Routines: Claude Code arbeitet, auch wenn du schläfst

Die neue Routines-Funktion macht Claude Code zum Dauerbrenner. Du konfigurierst einmal einen Prompt, wählst ein Repository und optional Connectors — und Claude führt das Ganze dann automatisch aus. Auf Anthropics Cloud-Infrastruktur, nicht auf deinem Rechner. Dein MacBook kann zugeklappt sein.

Es gibt drei Trigger-Typen: Scheduled (z.B. jede Nacht um 2 Uhr den Top-Bug aus Linear holen und einen Draft-PR öffnen), API (per HTTP-POST von externen Tools oder Deploy-Hooks) und GitHub Webhooks (automatisch bei Pull Requests, Pushes oder Issues reagieren).

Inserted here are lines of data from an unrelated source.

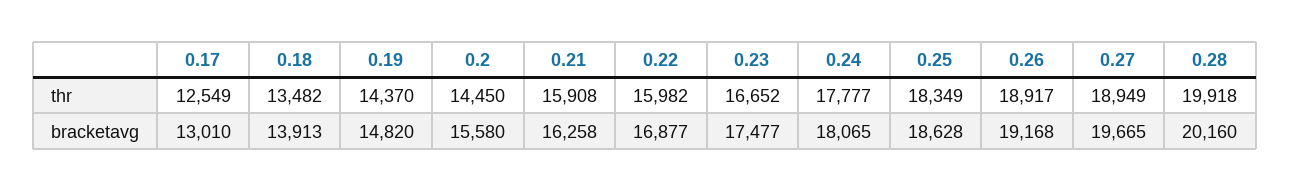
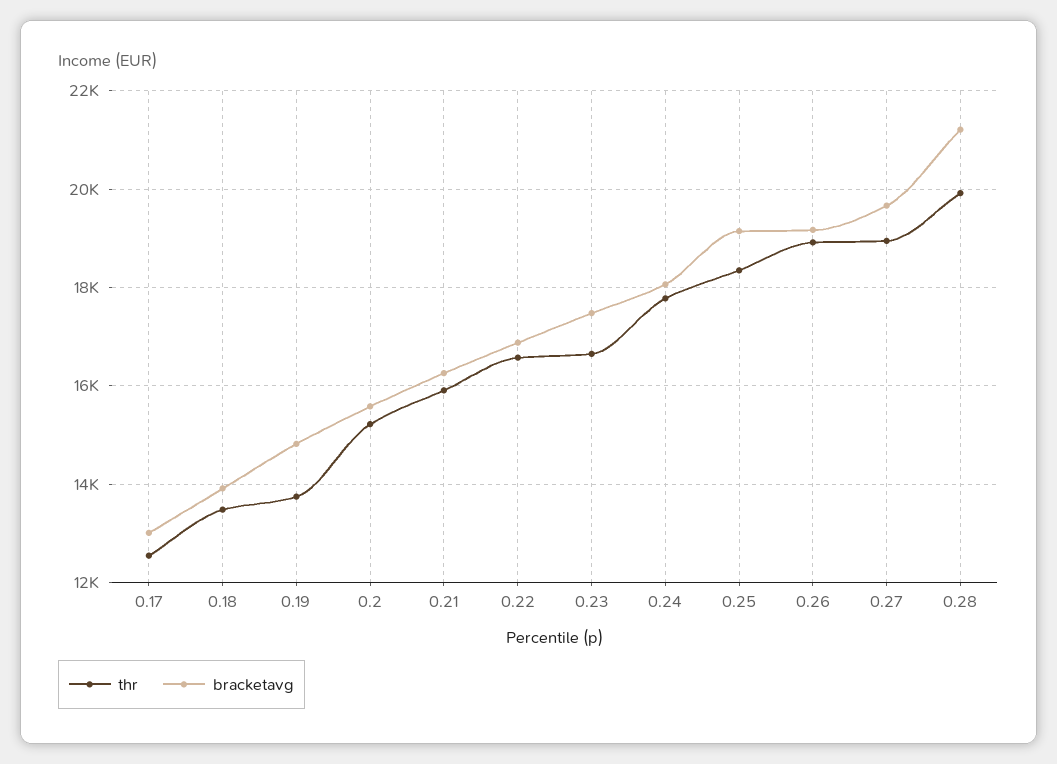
thr, 0.19: 14370 -> 13800
thr, 0.2: 14450 -> 15200
thr, 0.22: 15982 -> 16600
bracketavg, 0.25: 18628 -> 19200
bracketavg, 0.28: 20160 -> 21200

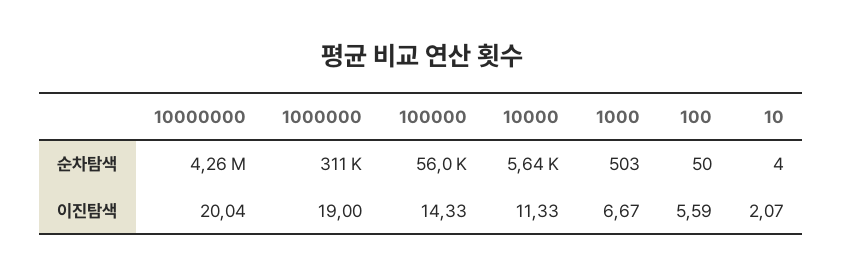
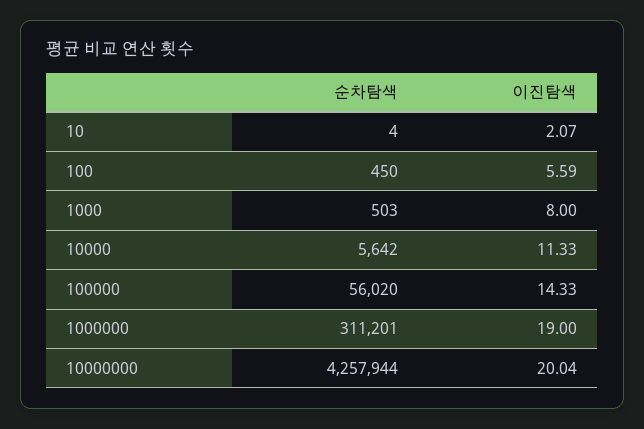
100, 순차탐색: 50 -> 450
1000, 이진탐색: 6.67 -> 8

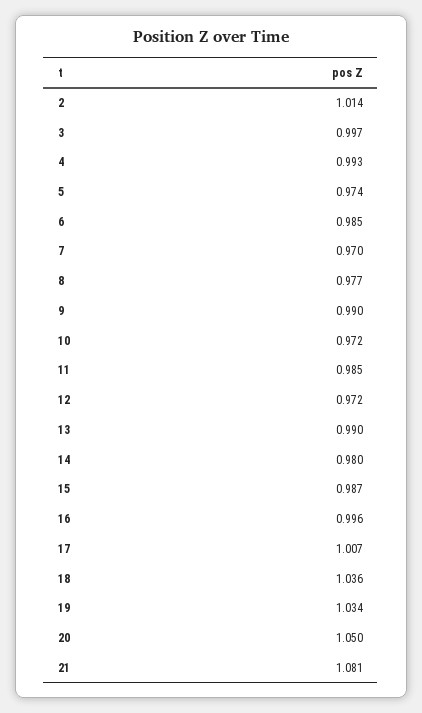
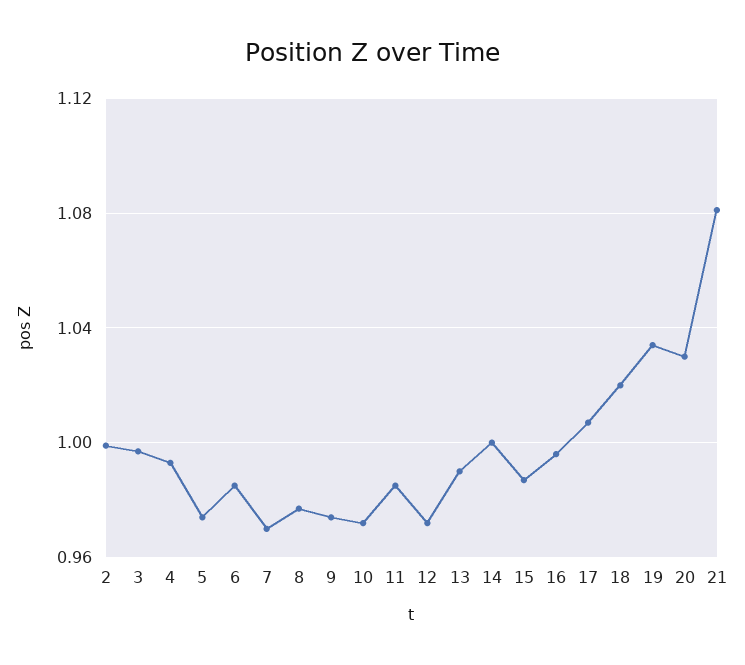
2: 1.014 -> 1
9: 0.99 -> 0.975
14: 0.98 -> 1
18: 1.036 -> 1.02
20: 1.05 -> 1.03

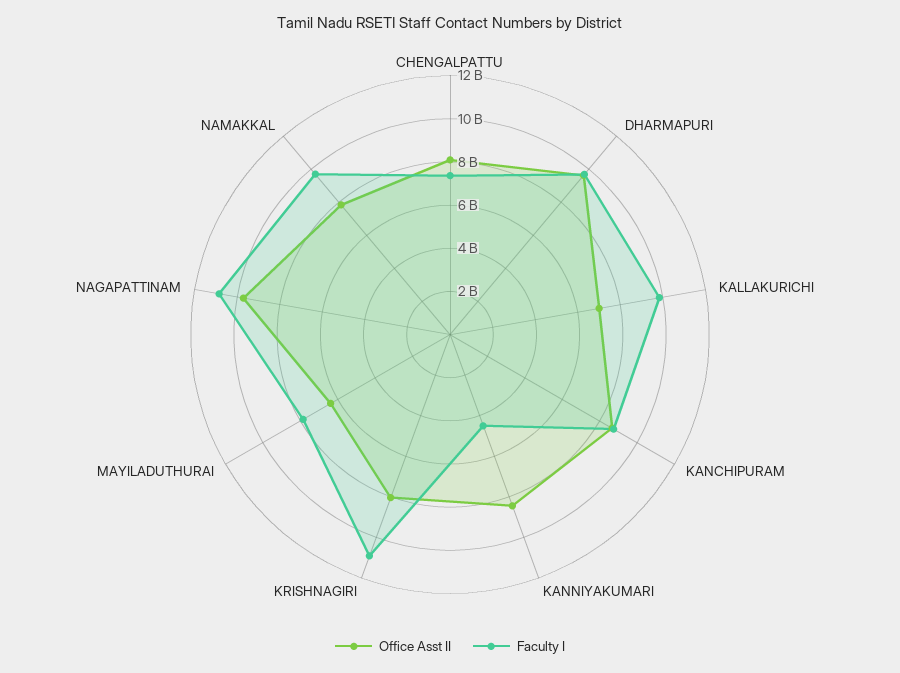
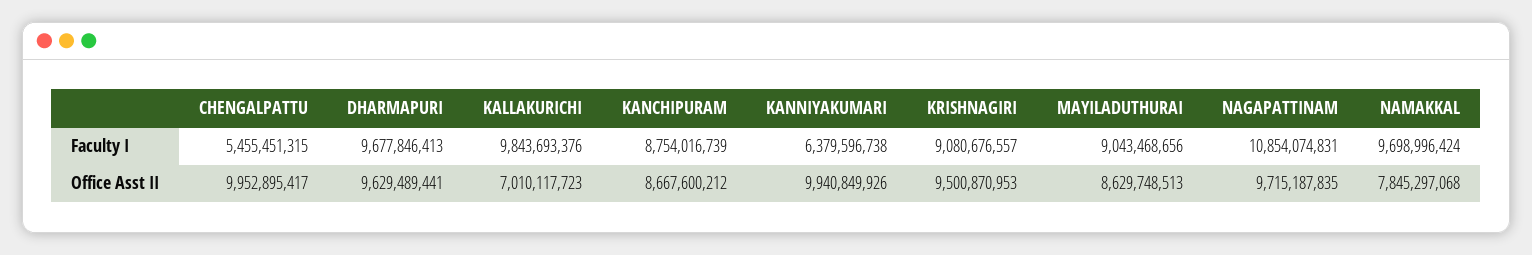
Office Asst II, CHENGALPATTU: 8000000000 -> 9952895417
Faculty I, CHENGALPATTU: 7500000000 -> 5455451315
Office Asst II, KANNIYAKUMARI: 8500000000 -> 9940849926
Faculty I, KANNIYAKUMARI: 4500000000 -> 6379596738
Office Asst II, KRISHNAGIRI: 8000000000 -> 9500870953
Faculty I, KRISHNAGIRI: 11000000000 -> 9080676557
Office Asst II, MAYILADUTHURAI: 6500000000 -> 8629748513
Faculty I, MAYILADUTHURAI: 8000000000 -> 9043468656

Die Limits hängen vom Plan ab: Pro-Nutzer bekommen 5 Routines pro Tag, Max-Nutzer 15, Team und Enterprise 25. Wer mehr braucht, zahlt extra.

Typische Anwendungsfälle: Nightly Bug-Triage, automatische Code-Reviews nach teamspezifischen Checklisten, Library-Porting zwischen SDKs, Deploy-Verifizierung oder Alert-Triage mit Lösungsvorschlägen. Im Grunde alles, wofür du bisher eigene CI-Pipelines oder Cron-Jobs gebastelt hast.

Das neue Desktop: Terminal, Diff-Viewer und flexible Panes

Parallel dazu hat Anthropic die Claude Code Desktop-App komplett überarbeitet. Das neue Design setzt auf flexible Panes, die du frei anordnen kannst: Chat, Diff, Preview, Terminal, File, Plan, Tasks und Subagent — alles nebeneinander, wie du es brauchst.

Der integrierte Terminal teilt sich die Umgebung mit Claude. Wenn Claude Dateien ändert, siehst du im Terminal sofort den gleichen Stand. Der neue Diff-Viewer zeigt links die geänderten Dateien, rechts die konkreten Änderungen — und du kannst direkt auf einzelne Zeilen klicken, um Feedback zu geben.

Das Ziel ist klar: Du sollst nicht mehr zwischen Editor, Terminal und Claude hin- und herspringen müssen. Stattdessen sitzt du im Orchestrator-Seat und steuerst alles von einem Ort aus.

Meine Einschätzung

Routines sind der logische nächste Schritt. Claude Code war bisher ein interaktiver Assistent — jetzt wird er zum autonomen Teammitglied, das auch nachts und am Wochenende arbeitet. Das Desktop-Redesign macht die tägliche Arbeit spürbar flüssiger. Zusammen zeigen beide Updates, wohin Anthropic will: Claude Code soll nicht nur ein Tool sein, sondern ein integraler Teil deines Entwicklungs-Workflows.

Beide Features sind als Research Preview verfügbar — also noch nicht final, aber schon nutzbar.